START Data for analysis

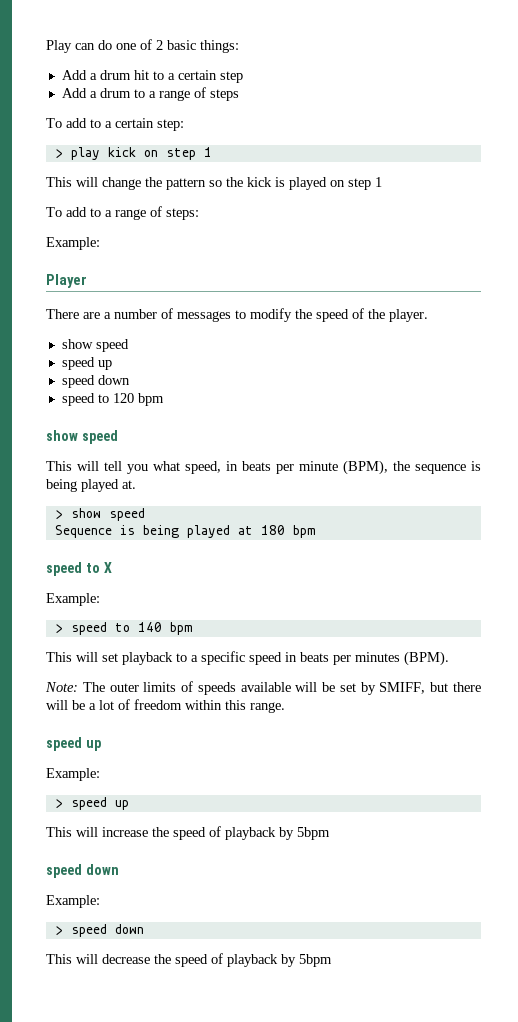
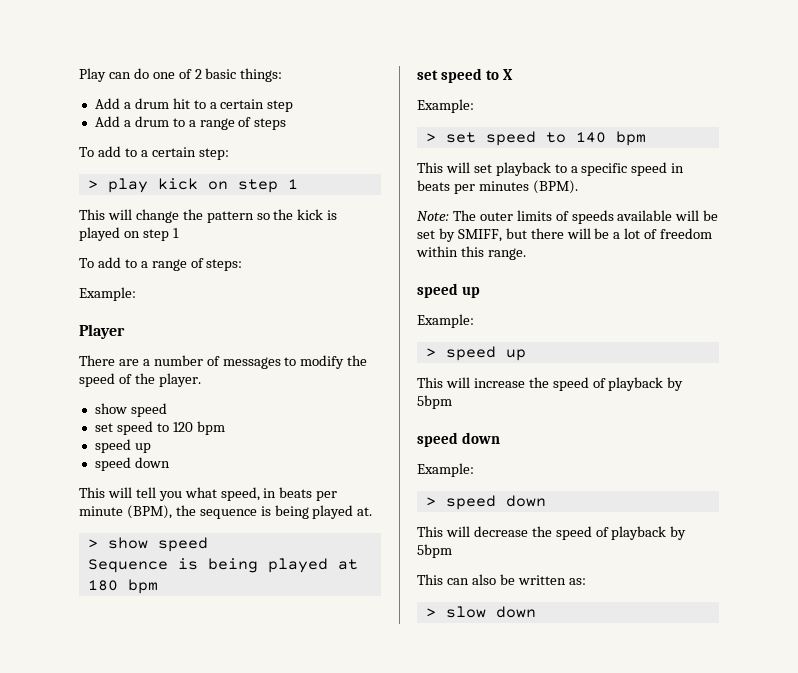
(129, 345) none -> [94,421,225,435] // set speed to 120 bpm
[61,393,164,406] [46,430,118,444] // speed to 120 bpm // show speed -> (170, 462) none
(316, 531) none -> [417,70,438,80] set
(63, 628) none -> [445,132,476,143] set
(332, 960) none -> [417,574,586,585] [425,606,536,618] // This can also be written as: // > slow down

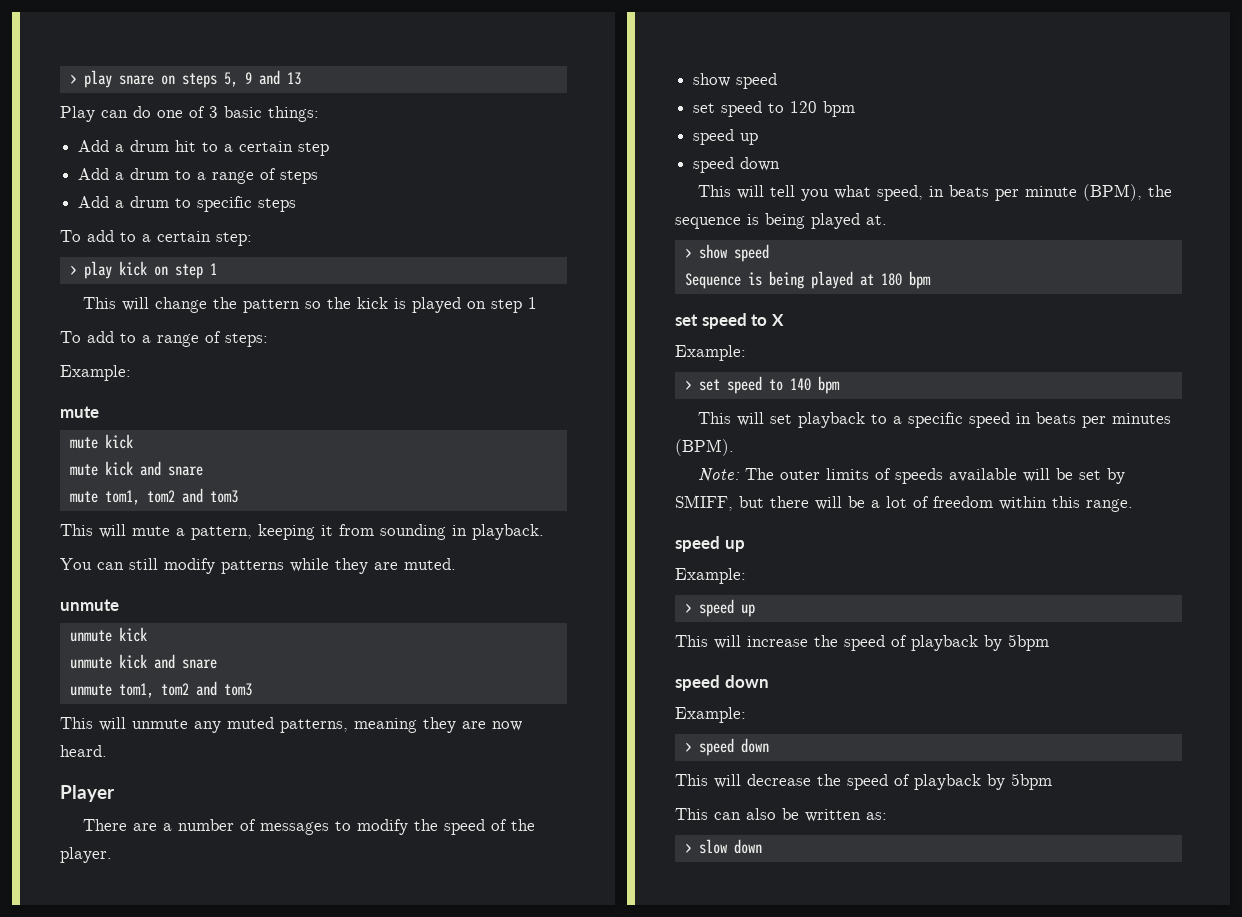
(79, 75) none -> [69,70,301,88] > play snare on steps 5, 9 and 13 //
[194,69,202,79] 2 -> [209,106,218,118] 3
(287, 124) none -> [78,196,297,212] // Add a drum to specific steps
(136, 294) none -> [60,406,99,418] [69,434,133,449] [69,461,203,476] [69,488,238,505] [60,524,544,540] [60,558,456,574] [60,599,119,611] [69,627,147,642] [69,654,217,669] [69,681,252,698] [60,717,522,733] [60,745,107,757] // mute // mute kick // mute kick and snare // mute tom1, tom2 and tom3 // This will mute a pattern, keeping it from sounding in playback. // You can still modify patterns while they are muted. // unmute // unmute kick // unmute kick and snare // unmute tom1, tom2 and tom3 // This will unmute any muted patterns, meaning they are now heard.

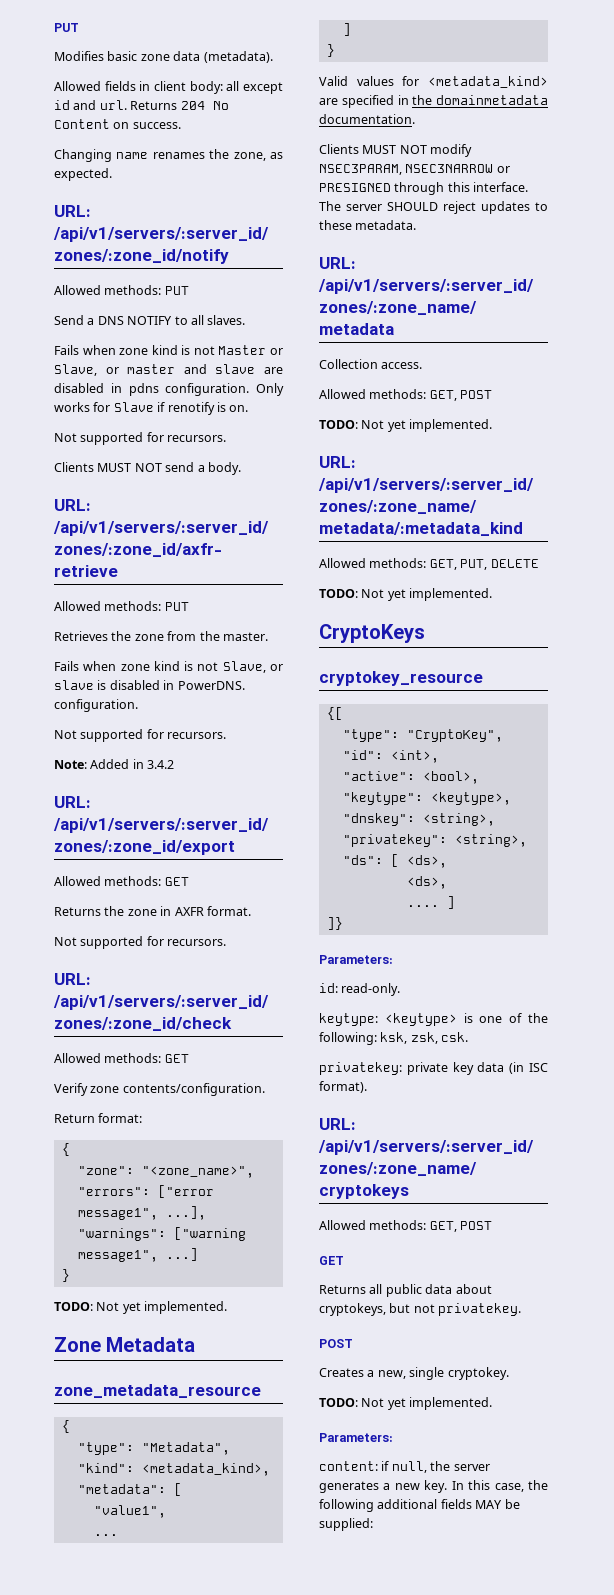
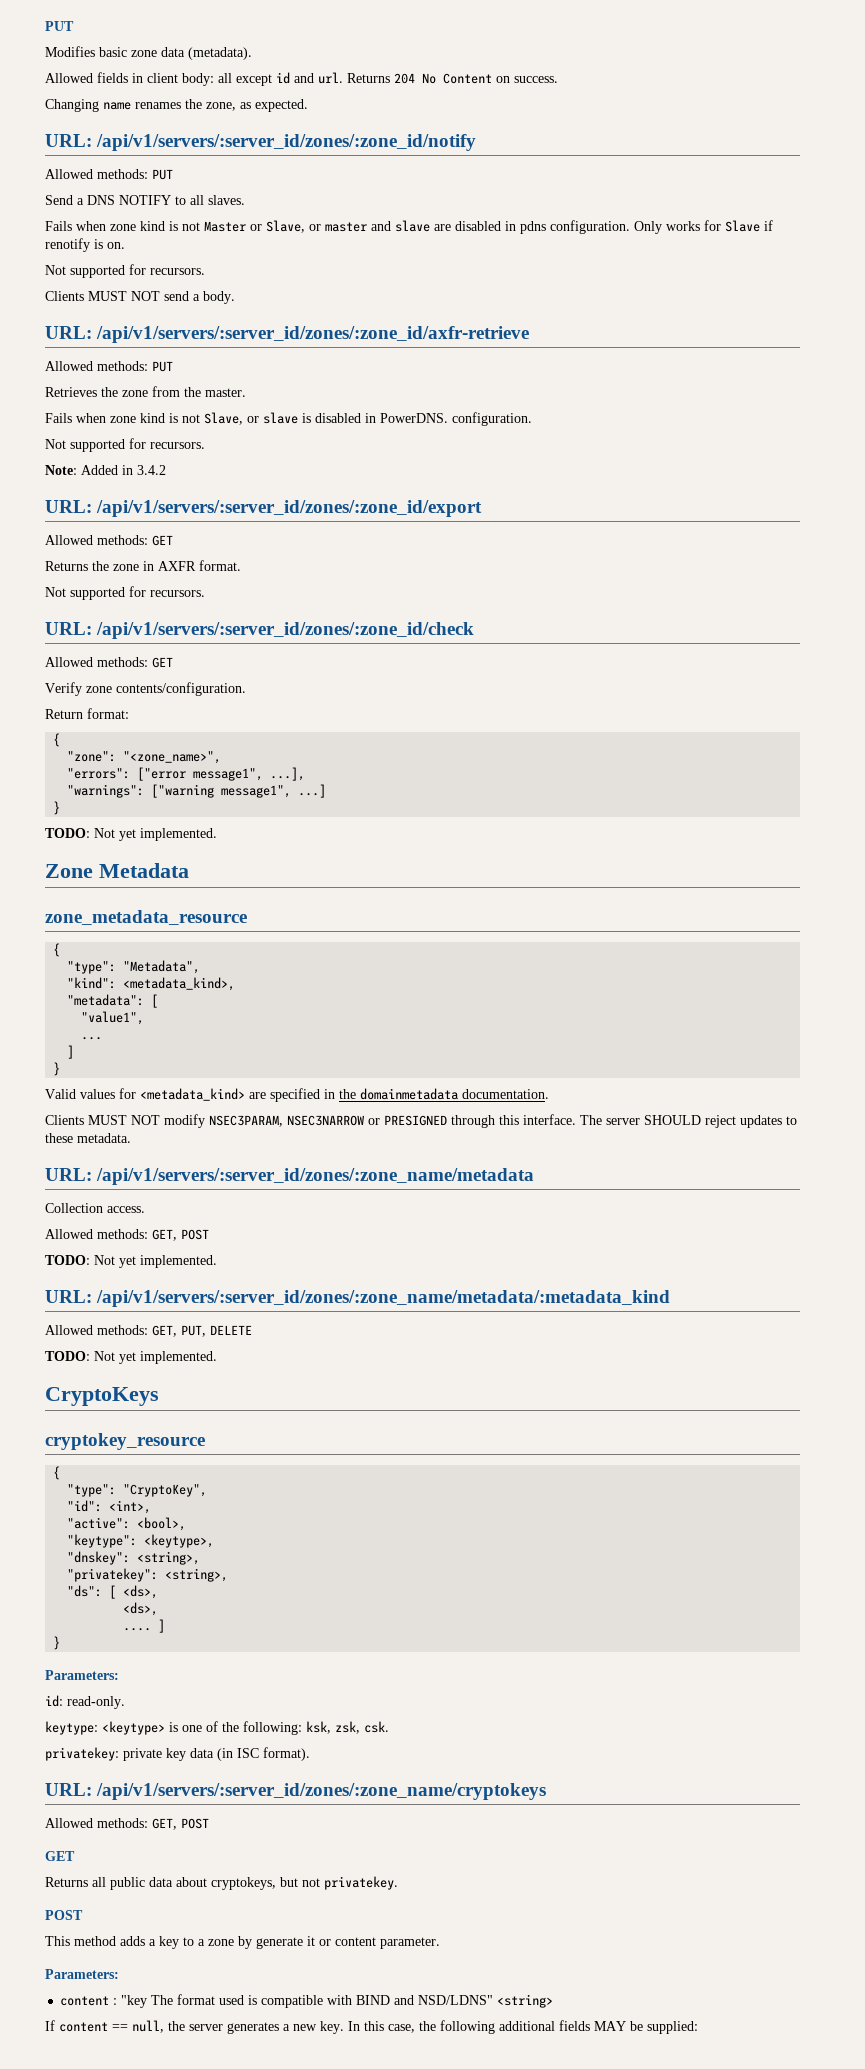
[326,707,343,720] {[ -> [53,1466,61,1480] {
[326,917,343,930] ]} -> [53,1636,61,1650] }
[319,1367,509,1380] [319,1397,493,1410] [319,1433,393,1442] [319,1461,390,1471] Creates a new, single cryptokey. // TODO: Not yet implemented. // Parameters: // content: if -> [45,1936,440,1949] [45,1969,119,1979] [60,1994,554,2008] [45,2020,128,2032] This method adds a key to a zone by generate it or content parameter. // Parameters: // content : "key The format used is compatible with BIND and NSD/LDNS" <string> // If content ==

END Data for analysis

◆ Assignment
Skip the pictures, then write out every entry exactly.

◆ Your response
(129, 345) none -> [94,421,225,435] // set speed to 120 bpm
[61,393,164,406] [46,430,118,444] // speed to 120 bpm // show speed -> (170, 462) none
(316, 531) none -> [417,70,438,80] set
(63, 628) none -> [445,132,476,143] set
(332, 960) none -> [417,574,586,585] [425,606,536,618] // This can also be written as: // > slow down

(79, 75) none -> [69,70,301,88] > play snare on steps 5, 9 and 13 //
[194,69,202,79] 2 -> [209,106,218,118] 3
(287, 124) none -> [78,196,297,212] // Add a drum to specific steps
(136, 294) none -> [60,406,99,418] [69,434,133,449] [69,461,203,476] [69,488,238,505] [60,524,544,540] [60,558,456,574] [60,599,119,611] [69,627,147,642] [69,654,217,669] [69,681,252,698] [60,717,522,733] [60,745,107,757] // mute // mute kick // mute kick and snare // mute tom1, tom2 and tom3 // This will mute a pattern, keeping it from sounding in playback. // You can still modify patterns while they are muted. // unmute // unmute kick // unmute kick and snare // unmute tom1, tom2 and tom3 // This will unmute any muted patterns, meaning they are now heard.

[326,707,343,720] {[ -> [53,1466,61,1480] {
[326,917,343,930] ]} -> [53,1636,61,1650] }
[319,1367,509,1380] [319,1397,493,1410] [319,1433,393,1442] [319,1461,390,1471] Creates a new, single cryptokey. // TODO: Not yet implemented. // Parameters: // content: if -> [45,1936,440,1949] [45,1969,119,1979] [60,1994,554,2008] [45,2020,128,2032] This method adds a key to a zone by generate it or content parameter. // Parameters: // content : "key The format used is compatible with BIND and NSD/LDNS" <string> // If content ==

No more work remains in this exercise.